Sin dudas su nombre no está entre los más conocidos de su época, salvo en su país, Eslovaquia, donde es considerado el pintor más importante de su historia, por lo menos para algunos críticos. Así y todo, “El viejo pescador” es una de esas obras que todo admirador del arte se cruzó alguna vez en la vida y que, por sus extrañas características, quedó grabada en algún rincón del cerebro.

Tivadar Csontváry-Kosztka (Kisszeben, Imperio Austrohúngaro, 1853 y hoy Sabinov, Eslovaquia) fue uno de sos creadores, llamémoslo “peculiares”, esos lobos solitarios que no eran de aquí ni de allá, ya que en sí nunca manifestó interés por ninguna de las vanguardias, aunque en su trabajo hay dejos del postimpresionismo. Se sabe, escapar al clima de época es casi imposible para todos los mortales.

Hijo de un farmacéutico, se desempeñó en la tradición familiar, mientras realizaba experimentos con pólvora en el campo, algo que no era del todo extraño por el seno de su familia, pero ya en sus primeros años se lo tildaba de extravagante por su poco interés a la vida social. Tivadar, de hecho, siendo aún un niño prefería la compañía de los insectos del monte que la de los compañeros de escuela, de la que se escapaba, y ya adulto rechazaba los espacios donde se consumía tabaco y el alcohol.

Autorretrato

En la Revolución y guerra de independencia de Hungría (1848-1849), su padre tomó una postura imperialista, por lo que la familia debió marchar al exilio a un distrito rural de la actual Ucrania. La vida continuaba y su interés por el arte llegaría recién a los 41 años, cuando tuvo una revelación mística.
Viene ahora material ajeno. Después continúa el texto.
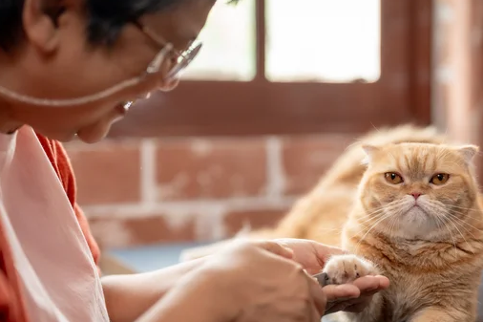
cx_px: 287
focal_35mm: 70
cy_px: 166
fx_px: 939
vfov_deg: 19.4
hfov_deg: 28.8
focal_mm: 50
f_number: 1.8
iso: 400
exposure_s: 1/500
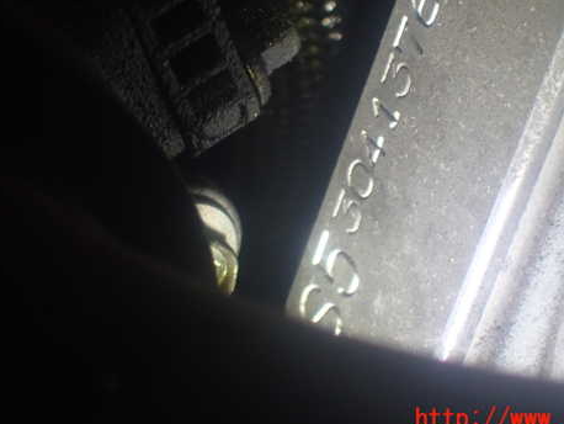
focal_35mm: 131
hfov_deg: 15.0
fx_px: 2136
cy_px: 158
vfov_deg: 11.3
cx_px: 324
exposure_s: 1/100
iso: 400
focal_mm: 18
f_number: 4.9
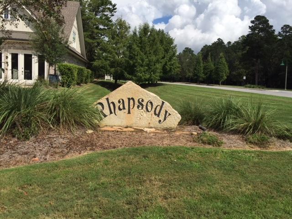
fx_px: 245
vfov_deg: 48.2
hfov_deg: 61.7
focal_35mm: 29
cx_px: 146
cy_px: 110
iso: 32
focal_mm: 4.15
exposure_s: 1/2825
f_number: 2.2
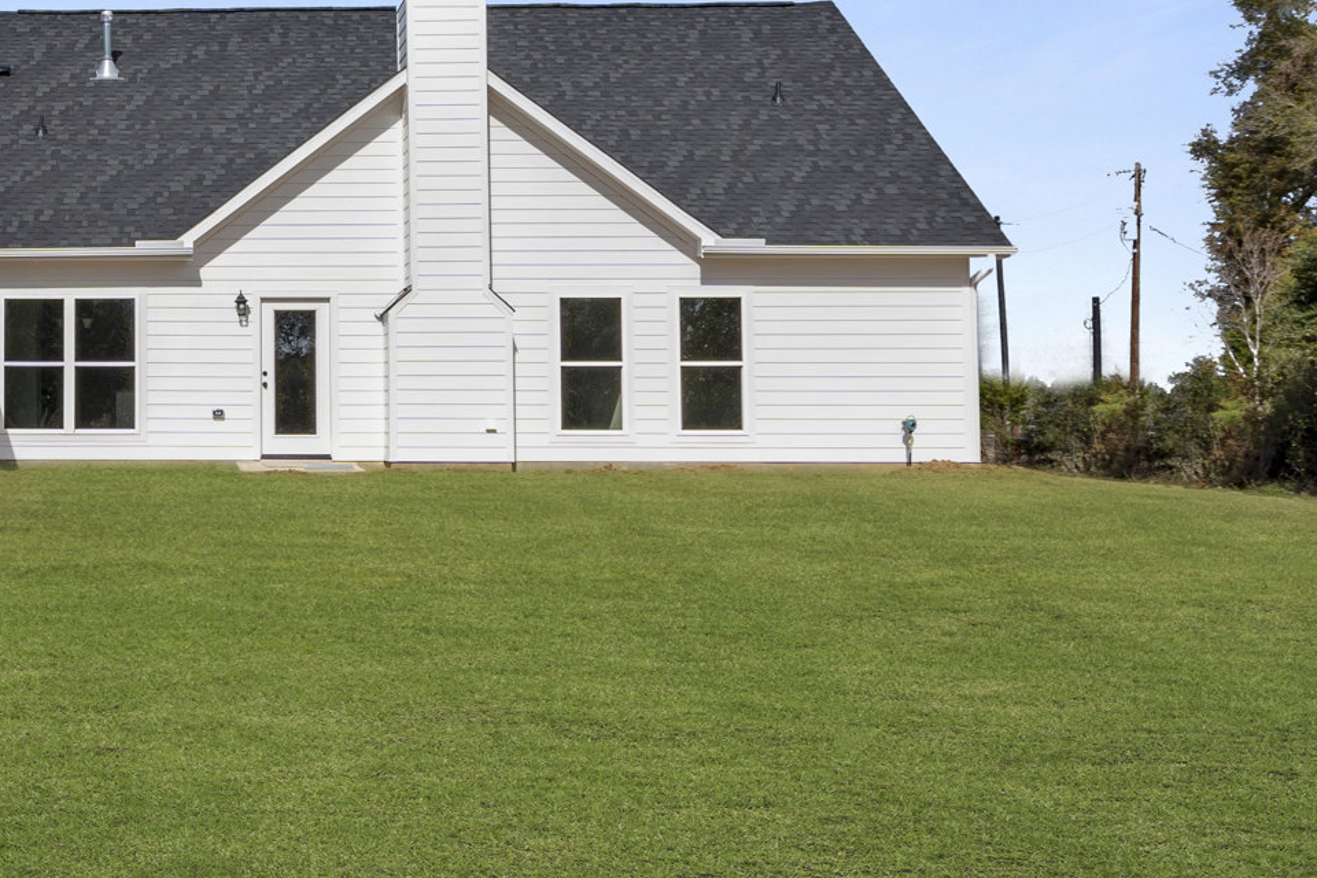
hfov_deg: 37.3
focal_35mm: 48
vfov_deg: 28.0
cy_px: 339
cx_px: 37
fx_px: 1756
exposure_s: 1/800
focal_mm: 16
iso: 100
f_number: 8
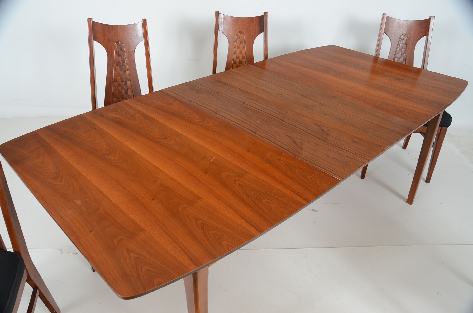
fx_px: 354
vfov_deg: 47.7
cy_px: 156
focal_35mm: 27
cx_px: 236
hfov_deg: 67.5
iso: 160
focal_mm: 18
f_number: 6.3
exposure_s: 1/60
Antes, se recibió de farmacéutico en Budapest, realizó el servicio militar y estudió derecho. Fue incluso un voluntario durante una gran inundación y tenía un proyecto para la cría de gusanos de seda, que acercó al gobierno, pero no le prestaron atención.
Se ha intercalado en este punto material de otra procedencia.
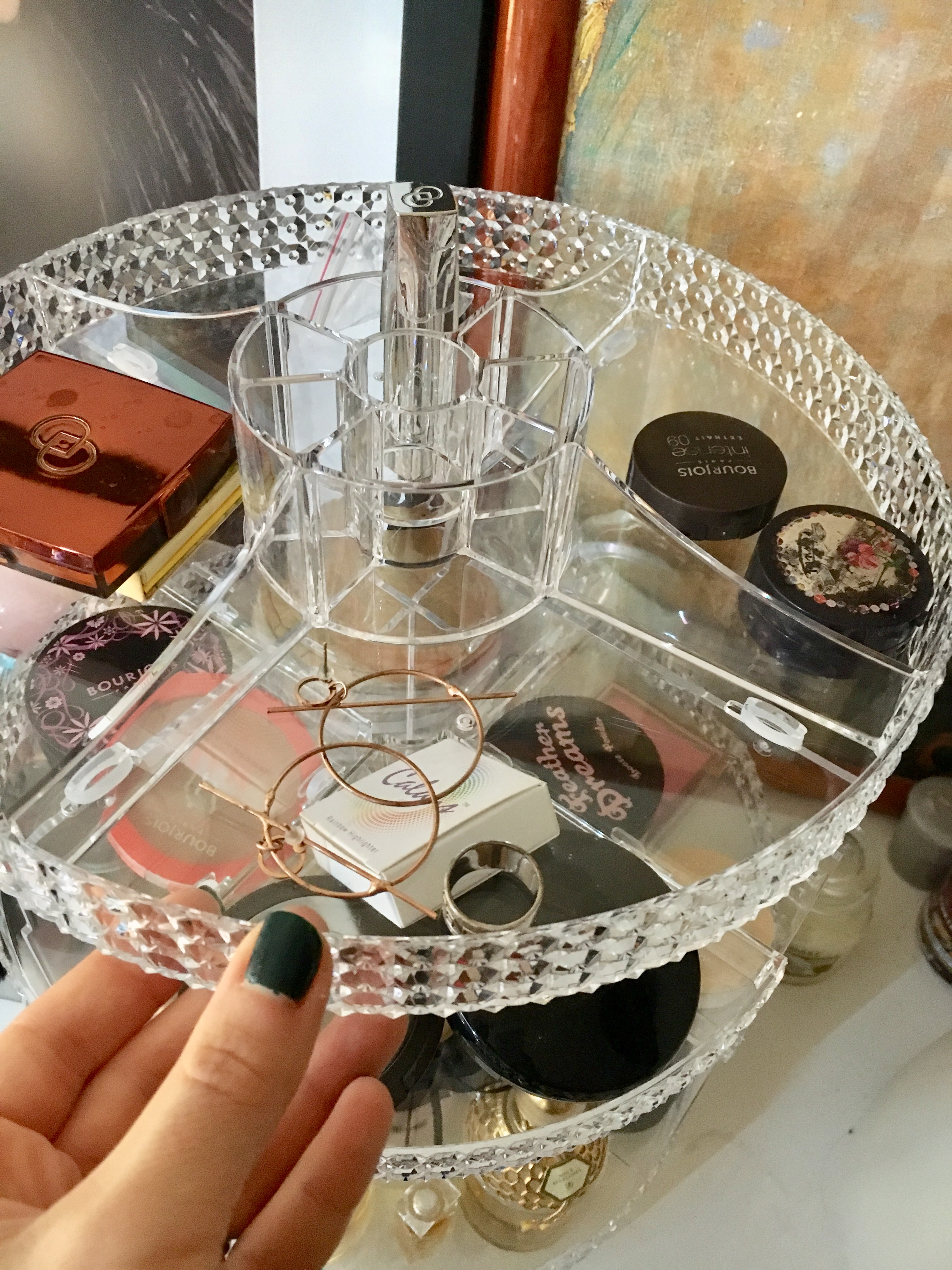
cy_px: 635
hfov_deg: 48.2
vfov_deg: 61.7
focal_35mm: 29
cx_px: 476
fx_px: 1063
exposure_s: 1/17
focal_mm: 4.15
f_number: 2.2
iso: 320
Dice la leyenda, que una tarde, sentado en la puerta de la farmacia, se puso a garabatear un carruaje detrás de una receta y una voz le dijo: “Serás el pintor más grande del momento”.

Esta experiencia religiosa, aún cuando ya había abandonado el catolicismo, lo convenció de que su camino era el de las pinturas. Pero antes de siquiera agarrar un pincel visitó a diferentes escuelas de arte y artistas en ciudades como Múnich, Karlsruhe y París, además de realizar viajes por museos de Italia, Dalmacia, Siria y Egipto, entre otros.

Regresó a muchos de estos destinos ya como artista, lo que se puede apreciar en los paisajes que realizó: El muro de los lamentos, La gran cascada de Tarpatak, Paseo en carruaje bajo la luna nueva en Atenas o Ruinas del teatro griego en Taormina.

Pero sin dudas, su obra paisajística más reconocida fue la realizada en el Líbano, El cedro solitario y Peregrinación a los cedros del Líbano, pinturas que solo se destacan por su vibrante uso del color y su composición, sino también por el simbolismo que encierran. Algunos críticos sugieren que los cedros representan un autorretrato simbólico del artista, reflejando su deseo de reconocimiento y su lucha interna. En particular, la presencia de una rama rota y un pájaro posado en una de las obras podría aludir a los altibajos de su carrera y su carácter.

El pescador viejo, por su parte, es una pieza intrigante, realizada en 1902, en la que a golpe de vista se observa a un anciano sosteniendo un bastón, dentro de un paisaje montañoso, y en el que en una caleta o una costa se pueden ver una serie de fábricas lanzando humo desde sus chimeneas al aire.

Cuando a la obra se le coloca un espejo, de cualquiera de los dos lados, cobra otro significado. Si se la espeja desde la izquierda, aparece un mar sereno y el pueblo parece calmo, mientras el anciano se toma de las manos. En cambio, cuando se la espeja desde la derecha cambia drásticamente, y esa benevolencia desaparece para presentar un rostro algo demoníaco, oscuro, mientras las fábricas parecen comerse a la naturaleza. El artista, así, presentó un juego visual en el que puso énfasis en la dualidad de la naturaleza humana.

A pesar de la monumentalidad de sus lienzos, que en algunos casos alcanzaban los 30 metros cuadrados (320 pies cuadrados), Csontváry-Kosztka no logró el reconocimiento en vida. Su obsesión por el detalle y su carácter excéntrico lo llevaron al aislamiento, y finalmente murió en la pobreza en 1919.